Ein Informationsfluss zwischen der probenehmenden und auswertenden Stelle, der über die bloße Mitteilung von Luftvolumen und Probenbezeichnung hinausgeht, ist daher im Zuge der Qualitätssicherung unerlässlich. Weitergehende Informationen umfassen neben den nachfolgend aufgeführten Punkten auch die Art der Messung.

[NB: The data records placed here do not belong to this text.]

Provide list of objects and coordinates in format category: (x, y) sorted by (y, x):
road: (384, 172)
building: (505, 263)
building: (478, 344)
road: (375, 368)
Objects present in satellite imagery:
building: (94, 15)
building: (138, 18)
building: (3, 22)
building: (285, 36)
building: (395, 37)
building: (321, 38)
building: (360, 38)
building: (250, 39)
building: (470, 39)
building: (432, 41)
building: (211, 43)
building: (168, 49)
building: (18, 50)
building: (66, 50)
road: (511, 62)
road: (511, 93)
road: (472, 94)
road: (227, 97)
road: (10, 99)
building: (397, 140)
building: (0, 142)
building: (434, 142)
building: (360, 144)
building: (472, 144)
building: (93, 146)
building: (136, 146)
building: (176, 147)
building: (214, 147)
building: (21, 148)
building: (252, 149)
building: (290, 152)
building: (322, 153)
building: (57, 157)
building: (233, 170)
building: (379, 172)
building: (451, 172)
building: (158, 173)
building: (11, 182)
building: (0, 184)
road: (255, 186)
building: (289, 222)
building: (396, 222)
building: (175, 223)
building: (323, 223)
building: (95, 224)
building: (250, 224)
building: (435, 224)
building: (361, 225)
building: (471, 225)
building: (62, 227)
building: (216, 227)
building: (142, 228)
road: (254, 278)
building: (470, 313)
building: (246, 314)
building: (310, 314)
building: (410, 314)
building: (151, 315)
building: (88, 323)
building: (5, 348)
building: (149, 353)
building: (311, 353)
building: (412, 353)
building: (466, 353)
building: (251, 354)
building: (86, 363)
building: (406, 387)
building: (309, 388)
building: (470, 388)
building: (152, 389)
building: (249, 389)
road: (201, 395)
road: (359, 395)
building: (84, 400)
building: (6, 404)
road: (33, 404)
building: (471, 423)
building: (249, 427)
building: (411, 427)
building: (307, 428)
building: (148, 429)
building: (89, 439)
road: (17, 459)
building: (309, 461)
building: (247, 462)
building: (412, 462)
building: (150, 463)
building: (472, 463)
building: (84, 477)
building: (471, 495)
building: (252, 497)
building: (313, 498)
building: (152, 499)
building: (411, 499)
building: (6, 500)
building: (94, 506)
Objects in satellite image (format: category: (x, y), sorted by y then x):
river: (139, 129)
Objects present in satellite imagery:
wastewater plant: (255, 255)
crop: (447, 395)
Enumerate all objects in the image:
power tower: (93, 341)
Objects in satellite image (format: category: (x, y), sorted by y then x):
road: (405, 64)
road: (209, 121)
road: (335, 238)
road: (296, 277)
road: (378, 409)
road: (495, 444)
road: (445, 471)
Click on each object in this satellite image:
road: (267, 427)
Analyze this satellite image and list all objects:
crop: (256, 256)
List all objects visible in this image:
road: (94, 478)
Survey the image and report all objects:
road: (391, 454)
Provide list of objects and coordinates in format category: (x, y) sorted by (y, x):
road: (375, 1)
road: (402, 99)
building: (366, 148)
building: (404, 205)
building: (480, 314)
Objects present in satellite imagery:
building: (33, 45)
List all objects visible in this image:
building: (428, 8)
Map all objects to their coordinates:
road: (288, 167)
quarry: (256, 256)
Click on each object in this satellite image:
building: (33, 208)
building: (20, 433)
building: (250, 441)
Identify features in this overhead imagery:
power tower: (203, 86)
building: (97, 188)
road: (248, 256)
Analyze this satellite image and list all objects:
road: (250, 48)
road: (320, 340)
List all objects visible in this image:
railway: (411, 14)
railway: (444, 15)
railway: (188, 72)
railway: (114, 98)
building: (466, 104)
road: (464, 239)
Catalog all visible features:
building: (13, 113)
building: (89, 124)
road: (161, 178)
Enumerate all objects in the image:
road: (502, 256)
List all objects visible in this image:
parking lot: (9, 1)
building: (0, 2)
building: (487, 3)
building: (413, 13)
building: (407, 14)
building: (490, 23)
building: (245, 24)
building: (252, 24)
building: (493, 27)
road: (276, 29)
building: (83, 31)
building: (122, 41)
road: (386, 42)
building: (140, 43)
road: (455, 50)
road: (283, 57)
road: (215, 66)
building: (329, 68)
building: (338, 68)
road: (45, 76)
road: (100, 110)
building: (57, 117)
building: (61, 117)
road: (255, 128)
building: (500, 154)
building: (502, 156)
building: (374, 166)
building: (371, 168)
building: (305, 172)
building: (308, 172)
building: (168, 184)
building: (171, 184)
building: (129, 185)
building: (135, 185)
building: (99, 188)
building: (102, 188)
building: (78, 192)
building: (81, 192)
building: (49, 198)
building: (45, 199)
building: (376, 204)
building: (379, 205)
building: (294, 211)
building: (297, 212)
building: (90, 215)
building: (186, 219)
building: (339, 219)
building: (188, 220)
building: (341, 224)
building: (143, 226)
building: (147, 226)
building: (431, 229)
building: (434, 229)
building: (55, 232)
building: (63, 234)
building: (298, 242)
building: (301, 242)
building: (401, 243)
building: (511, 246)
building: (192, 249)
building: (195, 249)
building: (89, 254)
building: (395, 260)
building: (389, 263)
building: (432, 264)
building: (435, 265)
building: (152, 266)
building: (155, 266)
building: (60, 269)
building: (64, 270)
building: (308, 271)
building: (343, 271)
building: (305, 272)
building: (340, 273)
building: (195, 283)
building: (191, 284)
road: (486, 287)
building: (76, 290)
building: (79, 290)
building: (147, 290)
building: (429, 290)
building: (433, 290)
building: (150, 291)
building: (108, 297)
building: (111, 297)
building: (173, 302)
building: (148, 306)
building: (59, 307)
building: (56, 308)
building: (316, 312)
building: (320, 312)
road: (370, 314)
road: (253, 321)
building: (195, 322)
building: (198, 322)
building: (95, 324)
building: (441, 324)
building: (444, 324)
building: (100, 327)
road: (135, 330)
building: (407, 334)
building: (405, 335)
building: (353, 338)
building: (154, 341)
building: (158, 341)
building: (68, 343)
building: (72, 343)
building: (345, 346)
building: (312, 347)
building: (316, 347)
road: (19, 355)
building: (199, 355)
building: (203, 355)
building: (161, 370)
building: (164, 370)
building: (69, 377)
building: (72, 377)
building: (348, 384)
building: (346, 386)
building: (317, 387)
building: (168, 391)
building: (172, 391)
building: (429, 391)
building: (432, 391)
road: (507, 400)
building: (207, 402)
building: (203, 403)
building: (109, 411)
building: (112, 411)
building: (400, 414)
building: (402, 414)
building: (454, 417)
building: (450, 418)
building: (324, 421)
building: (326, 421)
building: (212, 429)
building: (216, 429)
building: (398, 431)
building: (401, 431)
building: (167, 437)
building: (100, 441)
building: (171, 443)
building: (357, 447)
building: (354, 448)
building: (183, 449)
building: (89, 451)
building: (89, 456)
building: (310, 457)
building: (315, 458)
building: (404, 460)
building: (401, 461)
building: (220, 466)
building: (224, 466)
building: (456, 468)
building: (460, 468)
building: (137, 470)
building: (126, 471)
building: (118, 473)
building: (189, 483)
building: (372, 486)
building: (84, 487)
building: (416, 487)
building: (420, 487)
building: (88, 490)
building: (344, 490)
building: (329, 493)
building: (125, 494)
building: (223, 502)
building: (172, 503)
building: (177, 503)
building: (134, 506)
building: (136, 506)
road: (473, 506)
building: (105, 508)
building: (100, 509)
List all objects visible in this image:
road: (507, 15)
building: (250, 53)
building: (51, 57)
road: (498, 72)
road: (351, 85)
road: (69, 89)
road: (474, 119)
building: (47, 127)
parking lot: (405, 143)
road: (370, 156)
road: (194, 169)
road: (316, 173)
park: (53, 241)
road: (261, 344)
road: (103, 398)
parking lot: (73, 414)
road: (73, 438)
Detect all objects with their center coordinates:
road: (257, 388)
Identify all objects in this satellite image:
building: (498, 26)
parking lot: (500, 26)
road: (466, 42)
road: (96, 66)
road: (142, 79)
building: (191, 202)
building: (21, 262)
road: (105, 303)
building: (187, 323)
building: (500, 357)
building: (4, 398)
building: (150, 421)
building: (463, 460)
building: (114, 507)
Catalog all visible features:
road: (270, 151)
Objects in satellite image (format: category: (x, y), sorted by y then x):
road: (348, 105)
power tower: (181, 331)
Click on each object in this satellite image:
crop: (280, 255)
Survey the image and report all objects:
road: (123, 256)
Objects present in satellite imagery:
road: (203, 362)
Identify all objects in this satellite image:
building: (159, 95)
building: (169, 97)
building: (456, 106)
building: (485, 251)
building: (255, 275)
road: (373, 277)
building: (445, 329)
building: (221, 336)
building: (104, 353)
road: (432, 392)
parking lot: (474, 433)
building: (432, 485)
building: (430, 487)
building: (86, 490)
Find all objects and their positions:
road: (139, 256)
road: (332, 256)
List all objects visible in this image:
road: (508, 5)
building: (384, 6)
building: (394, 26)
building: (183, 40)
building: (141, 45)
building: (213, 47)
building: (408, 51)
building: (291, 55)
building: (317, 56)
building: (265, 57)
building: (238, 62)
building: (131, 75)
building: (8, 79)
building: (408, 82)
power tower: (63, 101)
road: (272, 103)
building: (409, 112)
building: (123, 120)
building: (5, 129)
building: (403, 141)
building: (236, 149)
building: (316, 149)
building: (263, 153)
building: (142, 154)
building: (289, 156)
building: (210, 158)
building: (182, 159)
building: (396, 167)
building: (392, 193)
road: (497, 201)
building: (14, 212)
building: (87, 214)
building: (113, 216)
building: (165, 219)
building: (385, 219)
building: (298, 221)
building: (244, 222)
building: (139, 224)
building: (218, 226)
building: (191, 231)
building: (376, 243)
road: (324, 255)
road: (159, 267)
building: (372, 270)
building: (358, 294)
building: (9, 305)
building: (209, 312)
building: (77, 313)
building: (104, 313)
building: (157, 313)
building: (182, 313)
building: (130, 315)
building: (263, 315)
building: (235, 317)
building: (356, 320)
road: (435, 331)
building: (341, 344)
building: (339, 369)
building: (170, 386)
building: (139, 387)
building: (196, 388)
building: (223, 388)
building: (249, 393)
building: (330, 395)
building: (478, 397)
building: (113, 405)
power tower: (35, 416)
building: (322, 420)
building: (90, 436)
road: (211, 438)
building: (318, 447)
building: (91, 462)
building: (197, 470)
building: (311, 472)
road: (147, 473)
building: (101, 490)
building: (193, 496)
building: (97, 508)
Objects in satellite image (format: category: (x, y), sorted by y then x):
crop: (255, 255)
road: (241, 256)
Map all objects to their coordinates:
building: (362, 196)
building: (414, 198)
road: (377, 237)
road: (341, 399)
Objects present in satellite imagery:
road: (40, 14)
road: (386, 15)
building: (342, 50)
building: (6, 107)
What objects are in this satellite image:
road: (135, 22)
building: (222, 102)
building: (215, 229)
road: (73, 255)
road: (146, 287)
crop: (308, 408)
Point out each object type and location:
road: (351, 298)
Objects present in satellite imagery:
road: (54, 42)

Werden bei der Auswertung Abweichungen, die möglicherweise während der Probenahme aufgetreten sind, erkannt, sind sie unverzüglich der probenehmenden Stelle oder Person mitzuteilen. Dazu gehören z.B.:

• zu geringes Luftvolumen,
• ein undichter Filtersitz,
• fehlerhaft eingelegte Filter,
• inhomogene oder unerwartete Staubbelegungen,
• Nichtauswertbarkeit wegen zu hoher Staubbelegung.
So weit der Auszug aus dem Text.